====== RECORD SET ======

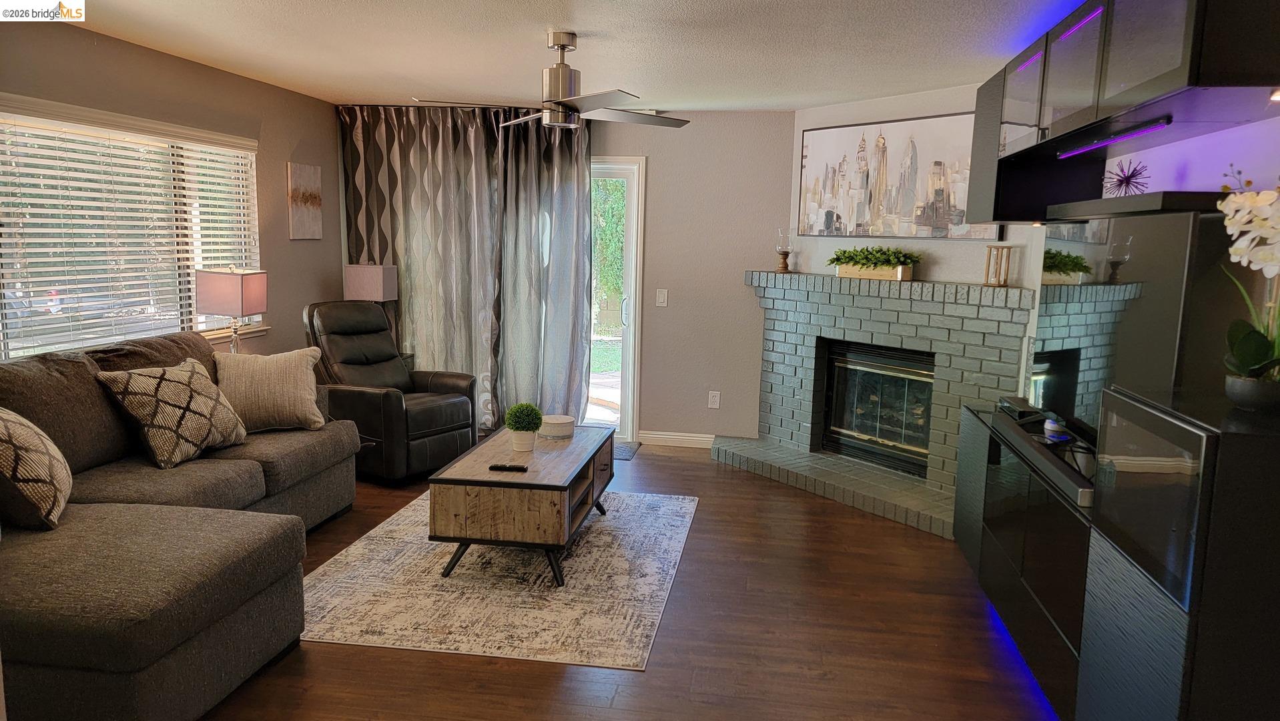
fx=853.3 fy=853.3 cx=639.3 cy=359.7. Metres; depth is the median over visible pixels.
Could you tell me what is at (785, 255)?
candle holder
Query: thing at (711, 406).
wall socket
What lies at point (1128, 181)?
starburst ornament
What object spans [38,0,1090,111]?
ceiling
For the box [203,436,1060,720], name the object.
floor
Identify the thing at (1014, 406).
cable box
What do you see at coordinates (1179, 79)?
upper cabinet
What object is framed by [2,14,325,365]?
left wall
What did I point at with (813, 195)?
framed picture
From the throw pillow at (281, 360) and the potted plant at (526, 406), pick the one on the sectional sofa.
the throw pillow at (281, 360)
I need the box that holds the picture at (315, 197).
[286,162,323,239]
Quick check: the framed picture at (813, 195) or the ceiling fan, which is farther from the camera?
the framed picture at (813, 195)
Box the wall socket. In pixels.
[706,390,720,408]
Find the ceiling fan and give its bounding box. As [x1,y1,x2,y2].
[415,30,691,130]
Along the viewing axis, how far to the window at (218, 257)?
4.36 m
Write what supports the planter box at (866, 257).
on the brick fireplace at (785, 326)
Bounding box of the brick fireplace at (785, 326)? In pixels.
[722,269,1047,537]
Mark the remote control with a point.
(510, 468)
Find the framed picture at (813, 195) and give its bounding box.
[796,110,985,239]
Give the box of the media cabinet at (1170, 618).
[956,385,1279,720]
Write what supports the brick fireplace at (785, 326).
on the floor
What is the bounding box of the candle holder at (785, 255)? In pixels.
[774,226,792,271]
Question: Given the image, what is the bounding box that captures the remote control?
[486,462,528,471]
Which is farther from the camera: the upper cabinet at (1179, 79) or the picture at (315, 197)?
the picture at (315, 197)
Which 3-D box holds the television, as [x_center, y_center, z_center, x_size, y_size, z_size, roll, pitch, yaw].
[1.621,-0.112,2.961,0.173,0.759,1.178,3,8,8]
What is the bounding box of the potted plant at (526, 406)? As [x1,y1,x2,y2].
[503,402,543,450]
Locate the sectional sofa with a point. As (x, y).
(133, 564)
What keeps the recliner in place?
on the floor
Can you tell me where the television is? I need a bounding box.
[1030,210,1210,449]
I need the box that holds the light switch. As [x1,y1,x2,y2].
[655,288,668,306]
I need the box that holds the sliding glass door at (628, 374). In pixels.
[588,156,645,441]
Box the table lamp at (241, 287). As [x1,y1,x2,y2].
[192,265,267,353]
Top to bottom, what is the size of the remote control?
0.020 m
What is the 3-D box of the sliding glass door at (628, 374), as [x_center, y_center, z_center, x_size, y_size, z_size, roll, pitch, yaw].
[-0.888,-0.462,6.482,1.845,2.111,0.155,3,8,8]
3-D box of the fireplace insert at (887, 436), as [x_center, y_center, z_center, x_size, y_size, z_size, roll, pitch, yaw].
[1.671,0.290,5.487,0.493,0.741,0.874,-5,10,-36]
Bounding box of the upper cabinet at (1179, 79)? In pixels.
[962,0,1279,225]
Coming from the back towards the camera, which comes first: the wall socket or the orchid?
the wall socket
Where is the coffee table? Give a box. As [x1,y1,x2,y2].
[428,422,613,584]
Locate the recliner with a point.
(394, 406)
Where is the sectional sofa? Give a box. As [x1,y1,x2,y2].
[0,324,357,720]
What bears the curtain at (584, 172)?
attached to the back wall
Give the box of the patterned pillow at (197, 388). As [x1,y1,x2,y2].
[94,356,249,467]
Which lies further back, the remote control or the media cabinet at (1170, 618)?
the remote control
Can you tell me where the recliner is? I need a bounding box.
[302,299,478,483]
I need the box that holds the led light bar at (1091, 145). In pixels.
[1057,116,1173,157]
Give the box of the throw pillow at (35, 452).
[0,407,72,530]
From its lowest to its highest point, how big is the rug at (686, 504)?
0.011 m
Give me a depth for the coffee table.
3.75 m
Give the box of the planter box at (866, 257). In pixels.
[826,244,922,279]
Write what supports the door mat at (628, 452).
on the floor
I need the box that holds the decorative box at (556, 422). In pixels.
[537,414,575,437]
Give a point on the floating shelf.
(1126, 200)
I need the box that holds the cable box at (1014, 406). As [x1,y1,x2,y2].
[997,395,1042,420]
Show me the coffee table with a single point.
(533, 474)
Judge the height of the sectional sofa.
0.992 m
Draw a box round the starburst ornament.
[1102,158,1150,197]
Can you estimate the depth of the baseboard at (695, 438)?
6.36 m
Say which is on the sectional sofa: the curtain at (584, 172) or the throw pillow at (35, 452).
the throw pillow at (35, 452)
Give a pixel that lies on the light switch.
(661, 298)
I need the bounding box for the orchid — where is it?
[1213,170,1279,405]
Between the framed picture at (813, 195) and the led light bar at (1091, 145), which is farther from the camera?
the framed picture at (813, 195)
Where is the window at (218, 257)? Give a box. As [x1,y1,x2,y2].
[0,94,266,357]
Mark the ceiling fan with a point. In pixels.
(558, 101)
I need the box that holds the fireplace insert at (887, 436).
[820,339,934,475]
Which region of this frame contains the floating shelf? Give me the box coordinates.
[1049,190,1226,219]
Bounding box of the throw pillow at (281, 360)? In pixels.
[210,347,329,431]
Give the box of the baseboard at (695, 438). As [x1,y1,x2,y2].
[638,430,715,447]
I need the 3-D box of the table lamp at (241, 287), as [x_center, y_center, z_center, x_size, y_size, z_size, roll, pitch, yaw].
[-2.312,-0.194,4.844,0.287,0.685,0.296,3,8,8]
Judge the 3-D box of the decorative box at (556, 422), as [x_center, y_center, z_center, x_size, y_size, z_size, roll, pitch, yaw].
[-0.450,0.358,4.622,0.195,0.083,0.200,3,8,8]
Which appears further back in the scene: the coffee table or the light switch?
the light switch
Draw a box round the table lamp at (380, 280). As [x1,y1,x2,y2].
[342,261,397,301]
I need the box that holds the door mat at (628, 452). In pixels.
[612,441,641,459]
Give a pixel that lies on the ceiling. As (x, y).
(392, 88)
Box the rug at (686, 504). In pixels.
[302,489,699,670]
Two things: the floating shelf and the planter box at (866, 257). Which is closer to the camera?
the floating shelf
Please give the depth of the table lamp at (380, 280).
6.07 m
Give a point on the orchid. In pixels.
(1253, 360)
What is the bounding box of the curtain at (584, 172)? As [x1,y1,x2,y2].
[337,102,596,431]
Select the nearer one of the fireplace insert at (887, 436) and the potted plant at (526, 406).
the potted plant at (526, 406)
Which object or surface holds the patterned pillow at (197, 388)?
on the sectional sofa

======

REQUIREMENT: Restate every record above word for word, without images.

EXERCISE OUTPUT:
fx=853.3 fy=853.3 cx=639.3 cy=359.7. Metres; depth is the median over visible pixels.
Could you tell me what is at (785, 255)?
candle holder
Query: thing at (711, 406).
wall socket
What lies at point (1128, 181)?
starburst ornament
What object spans [38,0,1090,111]?
ceiling
For the box [203,436,1060,720], name the object.
floor
Identify the thing at (1014, 406).
cable box
What do you see at coordinates (1179, 79)?
upper cabinet
What object is framed by [2,14,325,365]?
left wall
What did I point at with (813, 195)?
framed picture
From the throw pillow at (281, 360) and the potted plant at (526, 406), pick the one on the sectional sofa.
the throw pillow at (281, 360)
I need the box that holds the picture at (315, 197).
[286,162,323,239]
Quick check: the framed picture at (813, 195) or the ceiling fan, which is farther from the camera?
the framed picture at (813, 195)
Box the wall socket. In pixels.
[706,390,720,408]
Find the ceiling fan and give its bounding box. As [x1,y1,x2,y2].
[415,30,691,130]
Along the viewing axis, how far to the window at (218, 257)?
4.36 m
Write what supports the planter box at (866, 257).
on the brick fireplace at (785, 326)
Bounding box of the brick fireplace at (785, 326)? In pixels.
[722,269,1047,537]
Mark the remote control with a point.
(510, 468)
Find the framed picture at (813, 195) and give its bounding box.
[796,110,985,239]
Give the box of the media cabinet at (1170, 618).
[956,385,1279,720]
Write what supports the brick fireplace at (785, 326).
on the floor
What is the bounding box of the candle holder at (785, 255)? In pixels.
[774,226,792,271]
Question: Given the image, what is the bounding box that captures the remote control?
[486,462,528,471]
Which is farther from the camera: the upper cabinet at (1179, 79) or the picture at (315, 197)?
the picture at (315, 197)
Which 3-D box holds the television, as [x_center, y_center, z_center, x_size, y_size, z_size, roll, pitch, yaw].
[1.621,-0.112,2.961,0.173,0.759,1.178,3,8,8]
What is the bounding box of the potted plant at (526, 406)? As [x1,y1,x2,y2].
[503,402,543,450]
Locate the sectional sofa with a point. As (x, y).
(133, 564)
What keeps the recliner in place?
on the floor
Can you tell me where the television is? I need a bounding box.
[1030,210,1210,449]
I need the box that holds the light switch. As [x1,y1,x2,y2].
[655,288,668,306]
I need the box that holds the sliding glass door at (628, 374). In pixels.
[588,156,645,441]
Box the table lamp at (241, 287). As [x1,y1,x2,y2].
[192,265,267,353]
Top to bottom, what is the size of the remote control?
0.020 m
What is the 3-D box of the sliding glass door at (628, 374), as [x_center, y_center, z_center, x_size, y_size, z_size, roll, pitch, yaw].
[-0.888,-0.462,6.482,1.845,2.111,0.155,3,8,8]
3-D box of the fireplace insert at (887, 436), as [x_center, y_center, z_center, x_size, y_size, z_size, roll, pitch, yaw].
[1.671,0.290,5.487,0.493,0.741,0.874,-5,10,-36]
Bounding box of the upper cabinet at (1179, 79)? In pixels.
[962,0,1279,225]
Coming from the back towards the camera, which comes first: the wall socket or the orchid?
the wall socket
Where is the coffee table? Give a box. As [x1,y1,x2,y2].
[428,422,613,584]
Locate the recliner with a point.
(394, 406)
Where is the sectional sofa? Give a box. As [x1,y1,x2,y2].
[0,324,357,720]
What bears the curtain at (584, 172)?
attached to the back wall
Give the box of the patterned pillow at (197, 388). As [x1,y1,x2,y2].
[94,356,249,467]
Which lies further back, the remote control or the media cabinet at (1170, 618)?
the remote control
Can you tell me where the recliner is? I need a bounding box.
[302,299,478,483]
I need the box that holds the led light bar at (1091, 145). In pixels.
[1057,116,1173,157]
Give the box of the throw pillow at (35, 452).
[0,407,72,530]
From its lowest to its highest point, how big is the rug at (686, 504)?
0.011 m
Give me a depth for the coffee table.
3.75 m
Give the box of the planter box at (866, 257). In pixels.
[826,244,922,279]
Write what supports the door mat at (628, 452).
on the floor
I need the box that holds the decorative box at (556, 422). In pixels.
[537,414,575,437]
Give a point on the floating shelf.
(1126, 200)
I need the box that holds the cable box at (1014, 406). As [x1,y1,x2,y2].
[997,395,1042,420]
Show me the coffee table with a single point.
(533, 474)
Judge the height of the sectional sofa.
0.992 m
Draw a box round the starburst ornament.
[1102,158,1150,197]
Can you estimate the depth of the baseboard at (695, 438)?
6.36 m
Say which is on the sectional sofa: the curtain at (584, 172) or the throw pillow at (35, 452).
the throw pillow at (35, 452)
Give a pixel that lies on the light switch.
(661, 298)
I need the bounding box for the orchid — where is it?
[1213,170,1279,405]
Between the framed picture at (813, 195) and the led light bar at (1091, 145), which is farther from the camera?
the framed picture at (813, 195)
Where is the window at (218, 257)? Give a box. As [x1,y1,x2,y2].
[0,94,266,357]
Mark the ceiling fan with a point. In pixels.
(558, 101)
I need the box that holds the fireplace insert at (887, 436).
[820,339,934,475]
Which region of this frame contains the floating shelf? Give me the box coordinates.
[1049,190,1226,219]
Bounding box of the throw pillow at (281, 360)? In pixels.
[210,347,329,431]
Give the box of the baseboard at (695, 438). As [x1,y1,x2,y2].
[638,430,715,447]
I need the 3-D box of the table lamp at (241, 287), as [x_center, y_center, z_center, x_size, y_size, z_size, roll, pitch, yaw].
[-2.312,-0.194,4.844,0.287,0.685,0.296,3,8,8]
Judge the 3-D box of the decorative box at (556, 422), as [x_center, y_center, z_center, x_size, y_size, z_size, roll, pitch, yaw].
[-0.450,0.358,4.622,0.195,0.083,0.200,3,8,8]
Which appears further back in the scene: the coffee table or the light switch?
the light switch
Draw a box round the table lamp at (380, 280). As [x1,y1,x2,y2].
[342,261,397,301]
I need the box that holds the door mat at (628, 452). In pixels.
[612,441,641,459]
Give a pixel that lies on the ceiling. As (x, y).
(392, 88)
Box the rug at (686, 504). In pixels.
[302,489,699,670]
Two things: the floating shelf and the planter box at (866, 257). Which is closer to the camera?
the floating shelf
Please give the depth of the table lamp at (380, 280).
6.07 m
Give a point on the orchid. In pixels.
(1253, 360)
What is the bounding box of the curtain at (584, 172)? As [x1,y1,x2,y2].
[337,102,596,431]
Select the nearer one of the fireplace insert at (887, 436) and the potted plant at (526, 406).
the potted plant at (526, 406)
Which object or surface holds the patterned pillow at (197, 388)?
on the sectional sofa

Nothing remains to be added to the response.